TASK GOAL: Scan the lines below; pull out those with "effect".

[[ THE DATA open ]]

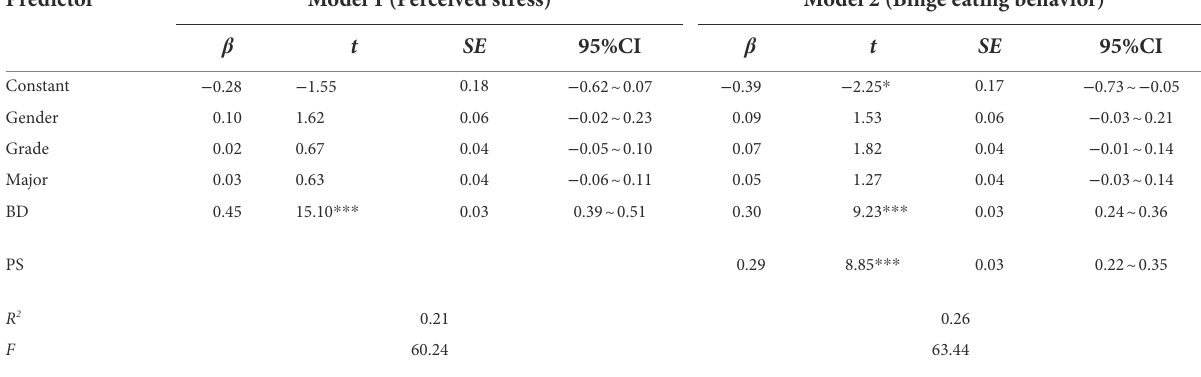
TABLE 2 Testing the mediation effect of perceived stress on binge eating behavior.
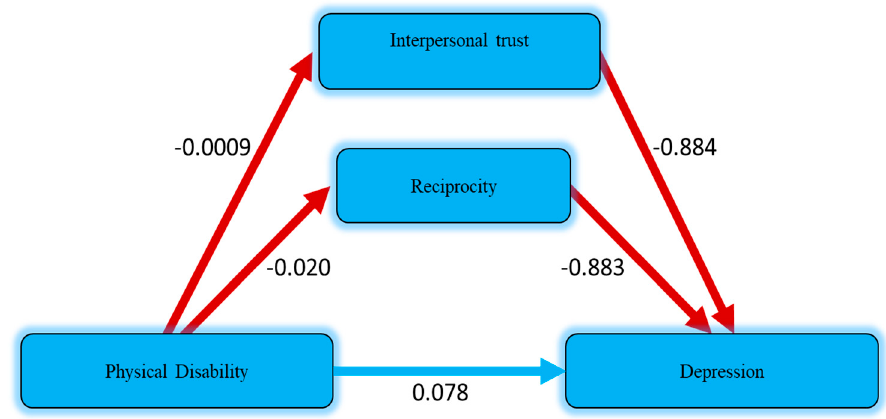
Figure 2. Estimated mediation effect of cognitive social capital on physical disability and depression.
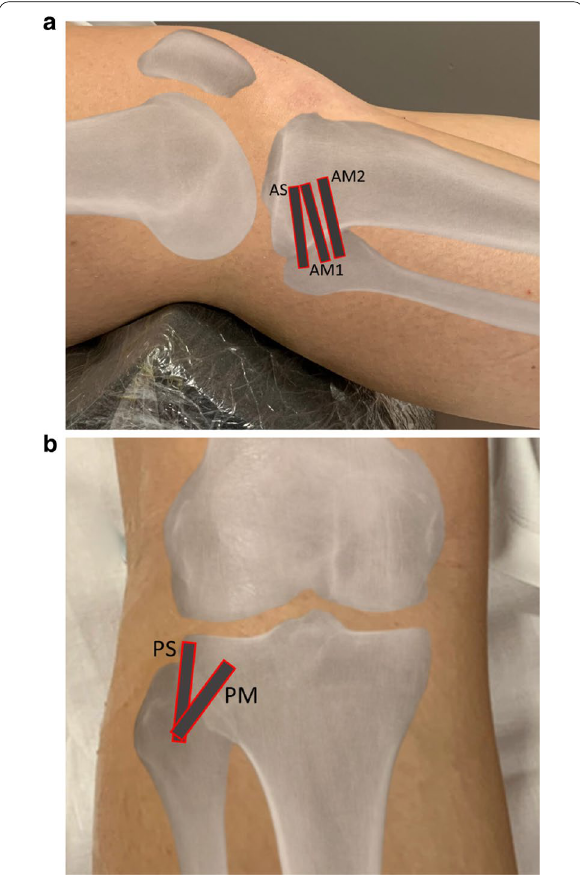
Fig. 1 Probe and patient positions for the assessment of anterior PTF ligaments. a AS: superior bundle, AM1: upper middle bundle; AM2: lower middle bundle. b PS: superior bundle; PM: middle bundle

[[ THE DATA closed ]]

TASK OUTPUT:
TABLE 2 Testing the mediation effect of perceived stress on binge eating behavior.
Figure 2. Estimated mediation effect of cognitive social capital on physical disability and depression.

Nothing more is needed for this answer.